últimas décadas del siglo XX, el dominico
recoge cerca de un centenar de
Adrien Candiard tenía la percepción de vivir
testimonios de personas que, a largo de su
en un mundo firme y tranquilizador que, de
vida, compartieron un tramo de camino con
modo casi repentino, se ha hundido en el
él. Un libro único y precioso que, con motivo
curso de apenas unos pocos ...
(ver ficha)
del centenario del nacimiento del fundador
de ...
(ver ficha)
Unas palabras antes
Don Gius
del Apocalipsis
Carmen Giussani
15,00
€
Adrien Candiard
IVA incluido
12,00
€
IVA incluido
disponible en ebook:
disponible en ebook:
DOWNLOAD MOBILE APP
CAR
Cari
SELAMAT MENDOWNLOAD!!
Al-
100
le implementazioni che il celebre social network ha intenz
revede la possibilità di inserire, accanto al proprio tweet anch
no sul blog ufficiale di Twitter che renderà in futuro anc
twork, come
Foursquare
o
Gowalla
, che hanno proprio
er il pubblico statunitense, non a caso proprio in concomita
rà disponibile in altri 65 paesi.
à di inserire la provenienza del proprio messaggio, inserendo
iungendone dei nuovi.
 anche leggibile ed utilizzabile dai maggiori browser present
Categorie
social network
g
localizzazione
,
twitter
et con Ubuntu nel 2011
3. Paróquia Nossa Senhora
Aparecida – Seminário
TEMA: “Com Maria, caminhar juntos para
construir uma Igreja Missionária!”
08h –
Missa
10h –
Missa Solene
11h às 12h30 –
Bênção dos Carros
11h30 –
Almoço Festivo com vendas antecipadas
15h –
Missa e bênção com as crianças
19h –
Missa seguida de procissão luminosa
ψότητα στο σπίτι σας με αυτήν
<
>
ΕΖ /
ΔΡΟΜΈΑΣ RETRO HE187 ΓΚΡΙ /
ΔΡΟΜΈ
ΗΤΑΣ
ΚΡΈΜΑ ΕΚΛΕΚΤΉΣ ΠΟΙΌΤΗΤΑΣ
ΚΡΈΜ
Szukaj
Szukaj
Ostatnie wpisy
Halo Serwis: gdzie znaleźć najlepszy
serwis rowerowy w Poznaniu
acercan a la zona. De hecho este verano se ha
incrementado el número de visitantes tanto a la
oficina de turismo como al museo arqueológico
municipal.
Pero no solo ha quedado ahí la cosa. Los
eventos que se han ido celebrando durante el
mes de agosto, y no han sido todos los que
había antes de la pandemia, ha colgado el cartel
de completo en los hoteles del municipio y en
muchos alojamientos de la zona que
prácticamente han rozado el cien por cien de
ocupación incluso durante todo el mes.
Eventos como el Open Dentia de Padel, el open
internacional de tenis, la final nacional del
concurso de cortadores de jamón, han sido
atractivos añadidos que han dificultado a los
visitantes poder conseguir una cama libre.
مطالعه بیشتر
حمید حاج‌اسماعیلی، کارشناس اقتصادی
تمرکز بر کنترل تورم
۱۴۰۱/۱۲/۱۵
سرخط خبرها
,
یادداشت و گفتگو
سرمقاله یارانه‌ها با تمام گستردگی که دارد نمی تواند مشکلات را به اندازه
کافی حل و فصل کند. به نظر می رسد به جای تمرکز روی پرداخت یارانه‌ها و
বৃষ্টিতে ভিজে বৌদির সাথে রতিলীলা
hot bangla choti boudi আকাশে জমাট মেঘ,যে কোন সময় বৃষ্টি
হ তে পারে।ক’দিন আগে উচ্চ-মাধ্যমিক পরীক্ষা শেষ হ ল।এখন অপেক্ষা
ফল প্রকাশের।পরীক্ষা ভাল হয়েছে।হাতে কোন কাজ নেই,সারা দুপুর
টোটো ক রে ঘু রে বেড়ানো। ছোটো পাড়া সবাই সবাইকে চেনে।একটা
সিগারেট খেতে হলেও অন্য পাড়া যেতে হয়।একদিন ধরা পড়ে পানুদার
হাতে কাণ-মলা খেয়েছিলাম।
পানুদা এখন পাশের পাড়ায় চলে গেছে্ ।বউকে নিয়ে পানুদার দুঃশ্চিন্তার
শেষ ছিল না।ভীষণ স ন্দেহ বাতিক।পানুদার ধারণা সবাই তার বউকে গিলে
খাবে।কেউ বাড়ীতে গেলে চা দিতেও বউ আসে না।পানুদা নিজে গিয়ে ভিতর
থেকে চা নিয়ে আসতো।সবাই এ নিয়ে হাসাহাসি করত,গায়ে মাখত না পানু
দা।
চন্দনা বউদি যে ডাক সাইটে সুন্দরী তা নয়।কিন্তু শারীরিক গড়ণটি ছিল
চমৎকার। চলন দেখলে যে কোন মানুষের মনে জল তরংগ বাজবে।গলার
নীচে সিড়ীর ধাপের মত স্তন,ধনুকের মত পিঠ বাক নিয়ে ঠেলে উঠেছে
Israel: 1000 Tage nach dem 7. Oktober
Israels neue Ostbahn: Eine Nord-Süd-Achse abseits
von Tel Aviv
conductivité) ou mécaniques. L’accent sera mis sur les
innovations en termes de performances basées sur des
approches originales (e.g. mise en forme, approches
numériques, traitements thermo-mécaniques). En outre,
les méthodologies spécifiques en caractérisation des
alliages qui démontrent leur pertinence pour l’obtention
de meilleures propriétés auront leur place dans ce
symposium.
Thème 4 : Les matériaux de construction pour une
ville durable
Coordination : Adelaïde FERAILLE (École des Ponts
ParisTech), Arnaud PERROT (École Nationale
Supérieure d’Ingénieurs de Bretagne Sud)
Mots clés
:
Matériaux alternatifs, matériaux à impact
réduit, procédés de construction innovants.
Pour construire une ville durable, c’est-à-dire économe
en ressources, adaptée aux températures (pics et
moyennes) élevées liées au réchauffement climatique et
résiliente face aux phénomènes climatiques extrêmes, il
▬▬▬▬▬▬
# Description of the task
The entries listed above are to be output exactly. Leave none out.

# Solved exercise
últimas décadas del siglo XX, el dominico
recoge cerca de un centenar de
Adrien Candiard tenía la percepción de vivir
testimonios de personas que, a largo de su
en un mundo firme y tranquilizador que, de
vida, compartieron un tramo de camino con
modo casi repentino, se ha hundido en el
él. Un libro único y precioso que, con motivo
curso de apenas unos pocos ...
(ver ficha)
del centenario del nacimiento del fundador
de ...
(ver ficha)
Unas palabras antes
Don Gius
del Apocalipsis
Carmen Giussani
15,00
€
Adrien Candiard
IVA incluido
12,00
€
IVA incluido
disponible en ebook:
disponible en ebook:
DOWNLOAD MOBILE APP
CAR
Cari
SELAMAT MENDOWNLOAD!!
Al-
100
le implementazioni che il celebre social network ha intenz
revede la possibilità di inserire, accanto al proprio tweet anch
no sul blog ufficiale di Twitter che renderà in futuro anc
twork, come
Foursquare
o
Gowalla
, che hanno proprio
er il pubblico statunitense, non a caso proprio in concomita
rà disponibile in altri 65 paesi.
à di inserire la provenienza del proprio messaggio, inserendo
iungendone dei nuovi.
 anche leggibile ed utilizzabile dai maggiori browser present
Categorie
social network
g
localizzazione
,
twitter
et con Ubuntu nel 2011
3. Paróquia Nossa Senhora
Aparecida – Seminário
TEMA: “Com Maria, caminhar juntos para
construir uma Igreja Missionária!”
08h –
Missa
10h –
Missa Solene
11h às 12h30 –
Bênção dos Carros
11h30 –
Almoço Festivo com vendas antecipadas
15h –
Missa e bênção com as crianças
19h –
Missa seguida de procissão luminosa
ψότητα στο σπίτι σας με αυτήν
<
>
ΕΖ /
ΔΡΟΜΈΑΣ RETRO HE187 ΓΚΡΙ /
ΔΡΟΜΈ
ΗΤΑΣ
ΚΡΈΜΑ ΕΚΛΕΚΤΉΣ ΠΟΙΌΤΗΤΑΣ
ΚΡΈΜ
Szukaj
Szukaj
Ostatnie wpisy
Halo Serwis: gdzie znaleźć najlepszy
serwis rowerowy w Poznaniu
acercan a la zona. De hecho este verano se ha
incrementado el número de visitantes tanto a la
oficina de turismo como al museo arqueológico
municipal.
Pero no solo ha quedado ahí la cosa. Los
eventos que se han ido celebrando durante el
mes de agosto, y no han sido todos los que
había antes de la pandemia, ha colgado el cartel
de completo en los hoteles del municipio y en
muchos alojamientos de la zona que
prácticamente han rozado el cien por cien de
ocupación incluso durante todo el mes.
Eventos como el Open Dentia de Padel, el open
internacional de tenis, la final nacional del
concurso de cortadores de jamón, han sido
atractivos añadidos que han dificultado a los
visitantes poder conseguir una cama libre.
مطالعه بیشتر
حمید حاج‌اسماعیلی، کارشناس اقتصادی
تمرکز بر کنترل تورم
۱۴۰۱/۱۲/۱۵
سرخط خبرها
,
یادداشت و گفتگو
سرمقاله یارانه‌ها با تمام گستردگی که دارد نمی تواند مشکلات را به اندازه
کافی حل و فصل کند. به نظر می رسد به جای تمرکز روی پرداخت یارانه‌ها و
বৃষ্টিতে ভিজে বৌদির সাথে রতিলীলা
hot bangla choti boudi আকাশে জমাট মেঘ,যে কোন সময় বৃষ্টি
হ তে পারে।ক’দিন আগে উচ্চ-মাধ্যমিক পরীক্ষা শেষ হ ল।এখন অপেক্ষা
ফল প্রকাশের।পরীক্ষা ভাল হয়েছে।হাতে কোন কাজ নেই,সারা দুপুর
টোটো ক রে ঘু রে বেড়ানো। ছোটো পাড়া সবাই সবাইকে চেনে।একটা
সিগারেট খেতে হলেও অন্য পাড়া যেতে হয়।একদিন ধরা পড়ে পানুদার
হাতে কাণ-মলা খেয়েছিলাম।
পানুদা এখন পাশের পাড়ায় চলে গেছে্ ।বউকে নিয়ে পানুদার দুঃশ্চিন্তার
শেষ ছিল না।ভীষণ স ন্দেহ বাতিক।পানুদার ধারণা সবাই তার বউকে গিলে
খাবে।কেউ বাড়ীতে গেলে চা দিতেও বউ আসে না।পানুদা নিজে গিয়ে ভিতর
থেকে চা নিয়ে আসতো।সবাই এ নিয়ে হাসাহাসি করত,গায়ে মাখত না পানু
দা।
চন্দনা বউদি যে ডাক সাইটে সুন্দরী তা নয়।কিন্তু শারীরিক গড়ণটি ছিল
চমৎকার। চলন দেখলে যে কোন মানুষের মনে জল তরংগ বাজবে।গলার
নীচে সিড়ীর ধাপের মত স্তন,ধনুকের মত পিঠ বাক নিয়ে ঠেলে উঠেছে
Israel: 1000 Tage nach dem 7. Oktober
Israels neue Ostbahn: Eine Nord-Süd-Achse abseits
von Tel Aviv
conductivité) ou mécaniques. L’accent sera mis sur les
innovations en termes de performances basées sur des
approches originales (e.g. mise en forme, approches
numériques, traitements thermo-mécaniques). En outre,
les méthodologies spécifiques en caractérisation des
alliages qui démontrent leur pertinence pour l’obtention
de meilleures propriétés auront leur place dans ce
symposium.
Thème 4 : Les matériaux de construction pour une
ville durable
Coordination : Adelaïde FERAILLE (École des Ponts
ParisTech), Arnaud PERROT (École Nationale
Supérieure d’Ingénieurs de Bretagne Sud)
Mots clés
:
Matériaux alternatifs, matériaux à impact
réduit, procédés de construction innovants.
Pour construire une ville durable, c’est-à-dire économe
en ressources, adaptée aux températures (pics et
moyennes) élevées liées au réchauffement climatique et
résiliente face aux phénomènes climatiques extrêmes, il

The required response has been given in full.